I was wondering if I should choose a different design direction or implementation to achieve higher levels of concurrency or frankly if anyone could point me in the right direction for ideas.

How long are the vectors you are passing to DAXPY? You won’t see concurrent execution of multiple DAXPYs as long as each DAXPY is able to fully utilize the GPU resources by itself.

In the throughput-oriented processing model of the GPU, it doesn’t make sense to run kernel concurrently if the individual kernels are able to “fill” the GPU. The throughput would not go up, and it could even decrease due to the need to constantly re-schedule resources between kernels.

The vectors I’m using DAXPY on are relatively small hundreds of elements to tens of thousands of elements. I think 10 thousand is a safe upper bound.

I would expect (not verified) that DAXPY called with vectors of ten thousand elements to be able to completely fill the GPU.

My own experience with CUBLAS is that concurrency with streams is often hard to witness.

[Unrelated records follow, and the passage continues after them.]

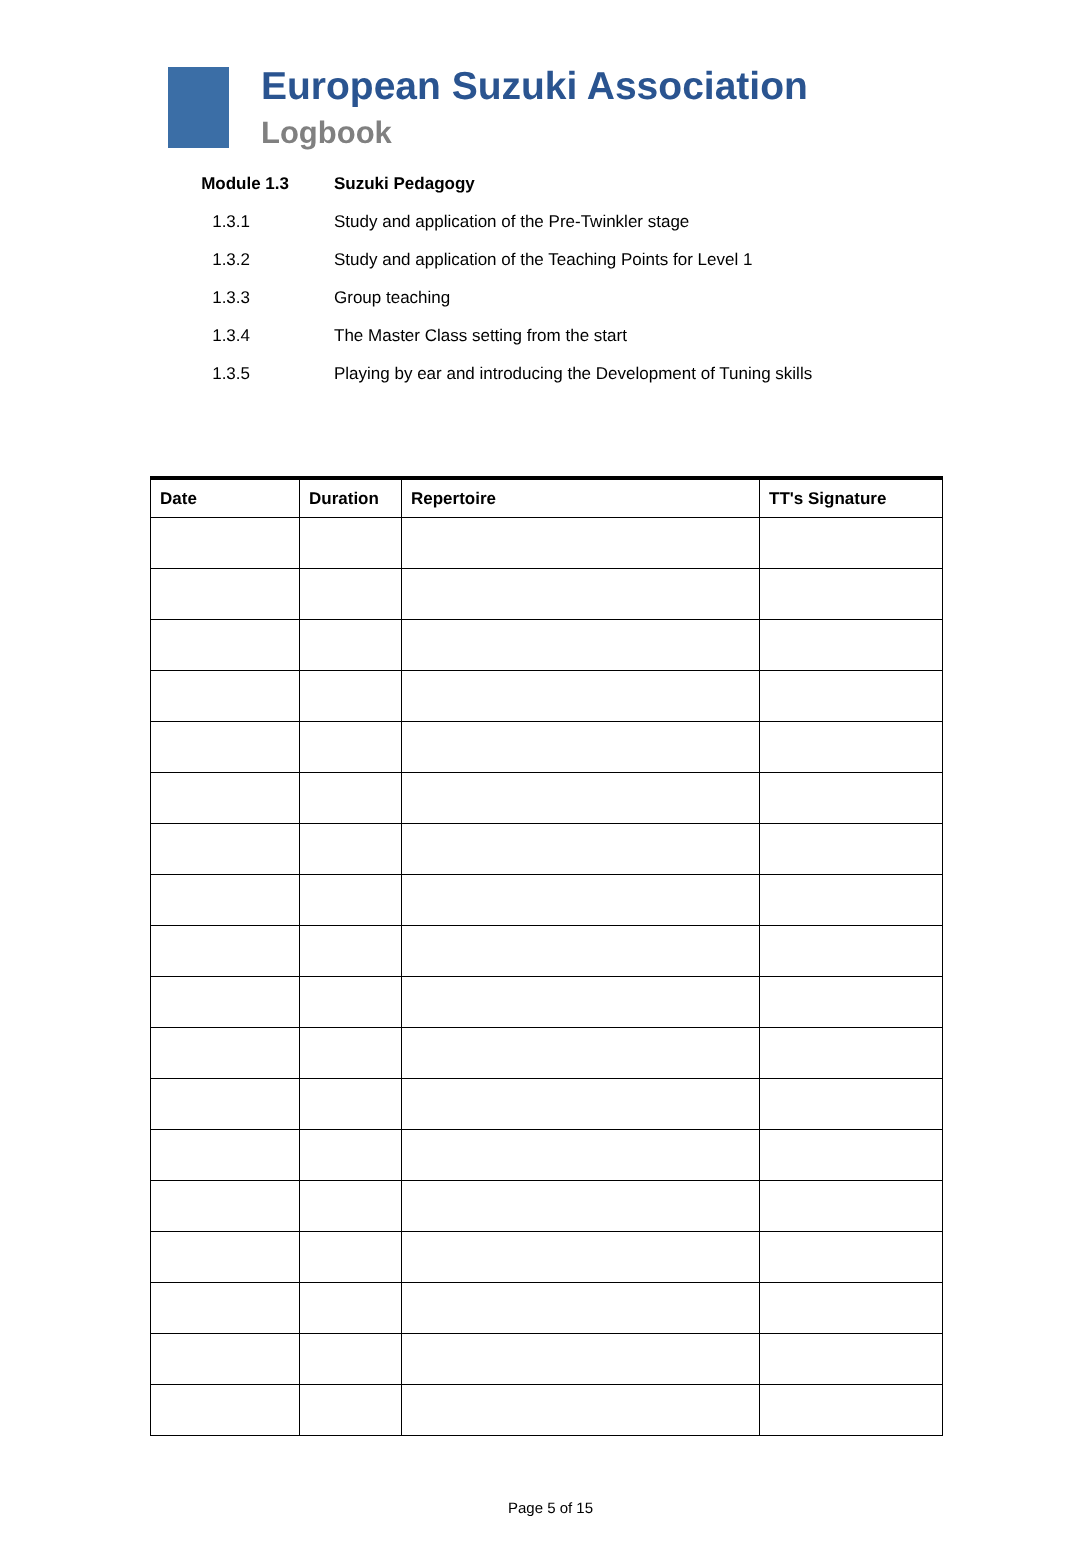European Suzuki Association
Logbook
Module 1.3 Suzuki Pedagogy
1.3.1
Study and application of the Pre-Twinkler stage
1.3.2
Study and application of the Teaching Points for Level 1
1.3.3 Group teaching
1.3.4
The Master Class setting from the start
1.3.5
Playing by ear and introducing the Development of Tuning skills
| Date | Duration | Repertoire | TT's Signature |
| --- | --- | --- | --- |
Page 5 of 15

Some of the reasons for this are discussed elsewhere, and revolve around the usual difficulties of concurrent kernels:

  • kernels that have low enough resource utilization (e.g. data set size) that theoretically could be candidates for concurrency often have short enough runtimes that concurrency is not practical due to things like kernel launch overheads.

  • kernels that are long enough to work past the latency of kernel launch generally have other resource utilization (eg. threads per SM) that prevent concurrency from first principles.

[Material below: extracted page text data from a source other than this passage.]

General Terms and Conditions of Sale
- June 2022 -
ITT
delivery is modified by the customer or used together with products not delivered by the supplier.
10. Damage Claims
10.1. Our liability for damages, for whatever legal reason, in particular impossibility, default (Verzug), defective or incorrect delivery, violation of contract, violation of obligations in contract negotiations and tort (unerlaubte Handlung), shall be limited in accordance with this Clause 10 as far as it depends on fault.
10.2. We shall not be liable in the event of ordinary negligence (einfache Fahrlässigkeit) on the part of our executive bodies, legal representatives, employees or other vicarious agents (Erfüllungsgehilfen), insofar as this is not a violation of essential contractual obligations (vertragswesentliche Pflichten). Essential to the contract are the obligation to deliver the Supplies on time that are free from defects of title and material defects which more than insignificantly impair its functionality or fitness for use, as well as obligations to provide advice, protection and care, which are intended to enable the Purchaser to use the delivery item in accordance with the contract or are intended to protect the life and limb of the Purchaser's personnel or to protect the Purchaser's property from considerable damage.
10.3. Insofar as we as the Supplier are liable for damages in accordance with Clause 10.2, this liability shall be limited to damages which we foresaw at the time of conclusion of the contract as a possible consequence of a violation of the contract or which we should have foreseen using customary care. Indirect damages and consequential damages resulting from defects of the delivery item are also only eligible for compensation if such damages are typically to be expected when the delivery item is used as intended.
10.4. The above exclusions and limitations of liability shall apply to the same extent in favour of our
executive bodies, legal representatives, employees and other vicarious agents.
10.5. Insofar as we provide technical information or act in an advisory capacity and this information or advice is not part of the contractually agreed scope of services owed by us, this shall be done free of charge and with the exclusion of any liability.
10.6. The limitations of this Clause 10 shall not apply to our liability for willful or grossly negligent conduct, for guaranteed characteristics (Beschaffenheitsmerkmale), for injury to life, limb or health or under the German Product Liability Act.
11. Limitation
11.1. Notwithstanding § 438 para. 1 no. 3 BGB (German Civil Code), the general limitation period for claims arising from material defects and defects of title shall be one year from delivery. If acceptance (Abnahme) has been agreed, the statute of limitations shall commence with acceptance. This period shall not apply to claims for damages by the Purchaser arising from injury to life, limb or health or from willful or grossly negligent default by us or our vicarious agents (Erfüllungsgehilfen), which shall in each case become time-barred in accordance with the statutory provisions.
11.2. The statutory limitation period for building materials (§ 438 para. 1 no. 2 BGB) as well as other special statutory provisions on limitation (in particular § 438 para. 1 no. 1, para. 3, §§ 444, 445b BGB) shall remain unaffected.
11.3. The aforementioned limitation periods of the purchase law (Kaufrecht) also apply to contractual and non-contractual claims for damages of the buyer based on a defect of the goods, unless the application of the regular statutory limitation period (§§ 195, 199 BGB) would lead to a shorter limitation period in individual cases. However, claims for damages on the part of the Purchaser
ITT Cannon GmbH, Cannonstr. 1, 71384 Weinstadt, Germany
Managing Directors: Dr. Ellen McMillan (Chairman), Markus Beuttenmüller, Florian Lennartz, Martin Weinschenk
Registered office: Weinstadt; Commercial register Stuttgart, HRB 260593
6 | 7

a very small matrix multiply kernel might be long enough to avoid the first issue but not so large as to activate the second issue. But something like axpy will be a worst-case attempt at trying to navigate these competing issues.

If you have a high level of motivation to pursue this, the most productive path might be to write your own batch axpy kernel. I normally don’t suggest that folks attempt to write their own versions of library functions, especially things like sort, prefix sum, or matrix multiply, but an axpy kernel is not hard even for novice programmers to get “correct” and with good efficiency.

Thanks, Robert

I will pursue the batch axpy idea. One point of clarification though, when you say batched axpy do you mean the following?

Create a daxpy kernel, Call this kernel from different streams on Host side.


Create a kernel that calls sub kernals each of which are a daxpy kernel.

or am I going in the completely wrong direction :)

Thanks in advance!

I mean something similar to batched cublas operations.

Create a kernel that takes 2 arrays of pointers to x and y vectors, plus an array of constants a.

That kernel should then process that data in an expeditious, efficient fashion. I’m not sure I would use the terminology “sub kernels”.

I guess my approach would be to use a grid-stride loop. Each thread figures out which element it corresponds to, then figures out the appropriate x and y pointers to use, then calculates its offset within that vector, then does the vector add accordingly. To make this really efficient you might need to start out with prefix sum.

I probably should have also said that I would not go down this path unless the profiler indicated this activity is the bottleneck in your application. Don’t do this on a hunch or intuition.

Thanks I managed to achieve some concurrency in the profiler! My Daxpy kernel is fairly lightweight, there are probably some improvements that I can do.

// Device code
__global__ void Daxpy(double * VectorX,double *VectorY, double a, int VecLength)

  int idx = blockIdx.x * blockDim.x + threadIdx.x;
  if(idx < VecLength)
    VectorY[idx] += VectorX[idx] * a;
// Host code
for (int i = 0; i < Number_of_Rows; i++)

        Daxpy<<<blocks_per_grid,threads_per_block, impl_->streams[i].get() >>>(,

this was a bottle-neck in my application, so any concurrency is a nice gain :)